However, Tesla's decision to reverse its policy of accepting bitcoin as payment for its products unleashed a downward spiral for cryptocurrencies (down 21.43%) and other digital currencies. Over the past year, Bitcoin has seen its value increase by 255.65%, even when considering the cryptocurrency declines of May 19 and June 8, according to Coinbase (Nov. 18). The cryptocurrency market is in a difficult period right now.
But that doesn't mean it's time to cancel cryptocurrencies forever. There is still real investment potential in Bitcoin and many of the best altcoins, such as Ethereum, Tether and Litecoin. If you stretch your budget, or borrow money, to buy a cryptocurrency and the market falls, you may find yourself unable to cover daily costs, such as food or accommodation costs. The world's largest cryptocurrency has lost nearly a quarter of its value in the past four days, and other currencies have suffered similar losses.
Industry experts consistently point out that this built-in shortage is a big part of cryptocurrency's appeal. Following Tesla's decision, the market was already experiencing a turbulent time before China announced a crackdown on cryptocurrencies, which saw prices fall. Its impact was far-reaching with other cryptocurrencies Ethereum, Binance Coin, Dogecoin, XRP and Litecoin among the most affected. One of the main factors driving Bitcoin's price increase is the speed at which new consumers buy and explore cryptocurrencies, Waltman says.
Normal economic factors influence the price of cryptocurrency just like any other currency or investment supply and demand, public sentiment, news cycle, market events, scarcity, and more. People invest at their own risk and cryptocurrencies are not regulated by British financial authorities. That can make it difficult for the average consumer to discern if Bitcoin and other cryptocurrencies are legitimate. Yang's approach to establishing and forgetting cryptocurrencies reflects his philosophy of investing in the traditional stock market, but some experts believe that cryptocurrency is very different from traditional investments to make historical comparisons.
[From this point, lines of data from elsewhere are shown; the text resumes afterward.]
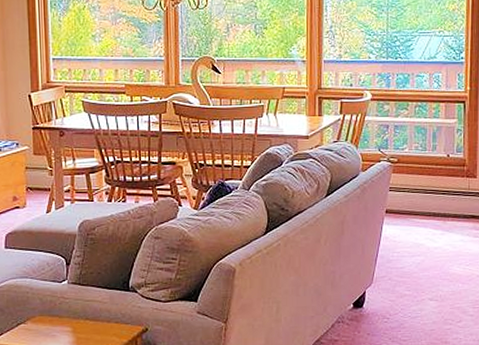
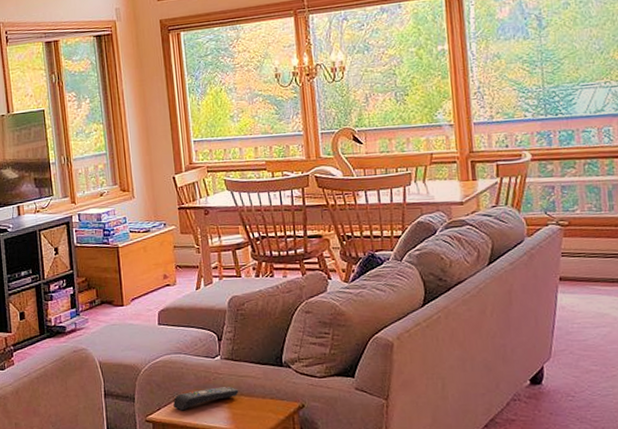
remote control: none [16,311,84,336] -> present [173,387,239,411]

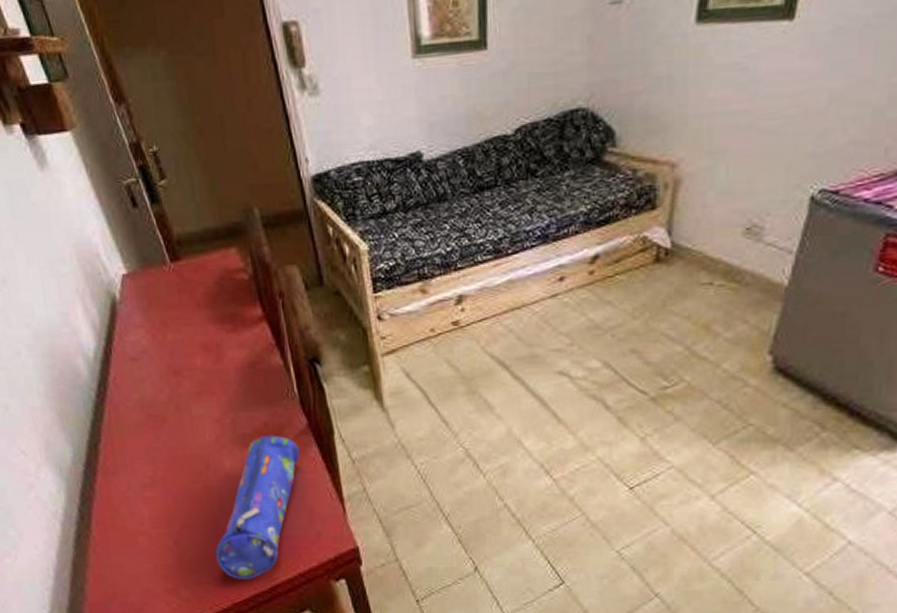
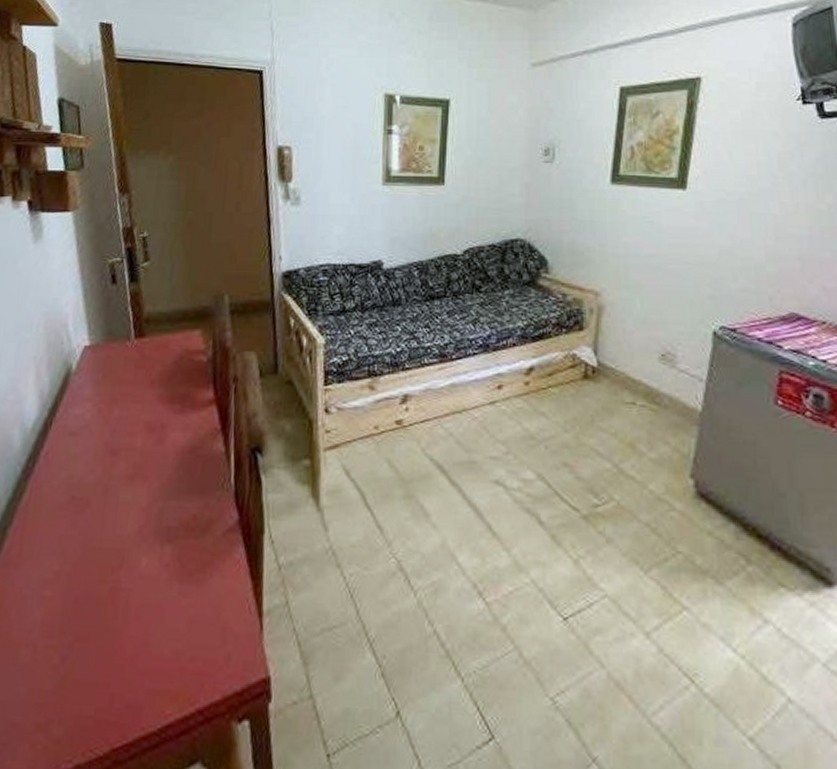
pencil case: present [215,435,300,581] -> none [104,530,225,717]

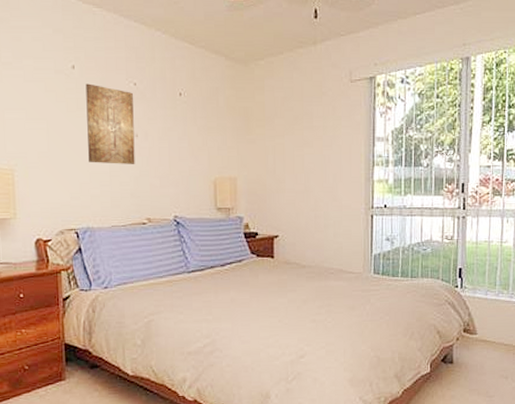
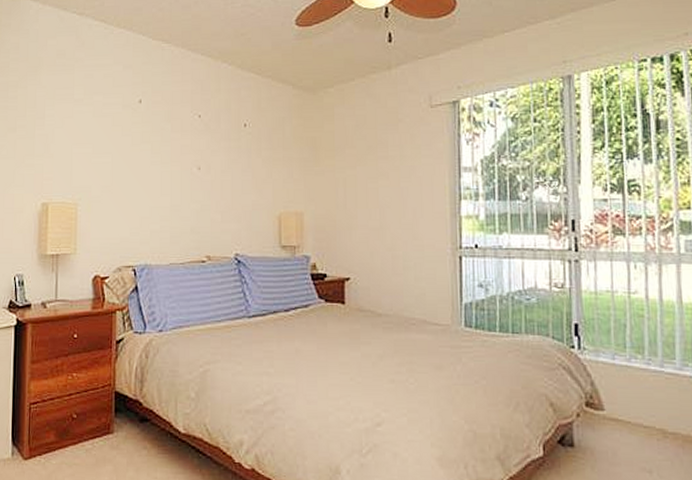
wall art: present [85,83,135,164] -> none [150,117,197,198]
Cryptocurrency is still a speculative investment, and no one knows for sure how it will perform in the long run. The golden rule for investing in a risky asset class such as cryptocurrency is to invest only money that you can afford to lose. Financial planners don't have a bias against cryptocurrencies, Gutierrez says, especially if a client expresses an interest in learning about them. Reconsider what you might be more comfortable with in the future, such as allocating less to cryptocurrencies in the future or diversifying through crypto-related stocks and blockchain funds rather than buying cryptocurrency outright (although you should still expect volatility when cryptocurrency markets fluctuate).